I have attempted to bathe cats before. I think it should be an Olympic Sport. For sheer entertainment value, there's no better bang for your buck than watching someone attempt to fling a little soap and water on a cat. Google "how to bathe a cat" sometime, and see what you come up with. I'd appreciate any pointers. So, I heaved a huge sigh, something any husband worth his salt would take as a sign that he was in trouble, huffed into the kitchen and ran a sink full of soapy water. I then huffed back to the living room, heaved an even bigger sigh, which meant he was sleeping on the couch that night, grabbed the offending feline, made the sign of the cross, hugged my baby goodbye, and headed back for the sink. Ten minutes later, I was thanking my lucky stars we had decided to remove her front claws. And all I did was wash her feet; the rest of her was bone dry. I was soaked. Head to toe. My right arm was bleeding from the ten-inch laceration she'd given me as she crawled up the front of me, I was covered in cat hair, and looked like I'd just been through a tornado. But her feet were clean!

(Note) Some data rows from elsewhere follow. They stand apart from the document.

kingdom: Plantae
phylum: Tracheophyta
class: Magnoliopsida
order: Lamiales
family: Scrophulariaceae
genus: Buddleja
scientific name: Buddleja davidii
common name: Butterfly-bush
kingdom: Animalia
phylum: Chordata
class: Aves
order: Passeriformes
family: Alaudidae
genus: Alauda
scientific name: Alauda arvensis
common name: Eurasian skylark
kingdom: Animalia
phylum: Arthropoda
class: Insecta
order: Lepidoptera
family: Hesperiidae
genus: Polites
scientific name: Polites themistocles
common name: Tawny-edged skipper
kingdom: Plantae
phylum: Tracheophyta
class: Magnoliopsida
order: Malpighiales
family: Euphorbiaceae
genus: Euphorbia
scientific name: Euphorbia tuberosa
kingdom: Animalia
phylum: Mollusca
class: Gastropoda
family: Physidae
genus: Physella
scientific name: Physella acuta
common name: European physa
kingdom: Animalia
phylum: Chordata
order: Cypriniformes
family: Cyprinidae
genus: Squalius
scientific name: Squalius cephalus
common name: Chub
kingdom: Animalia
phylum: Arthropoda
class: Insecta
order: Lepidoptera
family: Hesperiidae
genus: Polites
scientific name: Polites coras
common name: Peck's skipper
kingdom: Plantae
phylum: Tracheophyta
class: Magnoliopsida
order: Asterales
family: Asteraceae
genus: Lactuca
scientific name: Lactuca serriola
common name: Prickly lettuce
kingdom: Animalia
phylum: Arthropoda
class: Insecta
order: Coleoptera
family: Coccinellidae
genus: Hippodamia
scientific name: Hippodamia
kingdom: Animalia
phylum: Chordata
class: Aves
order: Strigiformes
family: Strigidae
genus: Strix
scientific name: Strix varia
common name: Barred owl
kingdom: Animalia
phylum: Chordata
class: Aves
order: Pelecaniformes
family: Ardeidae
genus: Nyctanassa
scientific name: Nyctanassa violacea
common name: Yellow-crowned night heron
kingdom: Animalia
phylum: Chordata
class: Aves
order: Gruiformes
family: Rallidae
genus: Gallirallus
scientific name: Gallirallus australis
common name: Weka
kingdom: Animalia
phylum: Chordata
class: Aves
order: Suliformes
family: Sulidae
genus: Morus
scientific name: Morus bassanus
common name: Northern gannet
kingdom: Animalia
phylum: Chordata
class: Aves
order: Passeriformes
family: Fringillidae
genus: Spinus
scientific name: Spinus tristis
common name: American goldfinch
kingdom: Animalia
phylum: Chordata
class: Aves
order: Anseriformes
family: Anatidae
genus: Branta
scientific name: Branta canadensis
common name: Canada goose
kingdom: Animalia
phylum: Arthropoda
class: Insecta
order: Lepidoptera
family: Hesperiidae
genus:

I sank down into the chair, let out the world's biggest sigh and asked, "How are you going to keep the cats out of there until it dries?" "I DON'T KNOW BUT IT'LL BE DRY SOON!!!!" He's still sleeping on the couch.

We managed to put the house back together, eat our way through two days of family fun, and come out of it all with a beautiful new dining room wall. Merry Christmas to us! And for those of you who were wondering, the cat is just fine.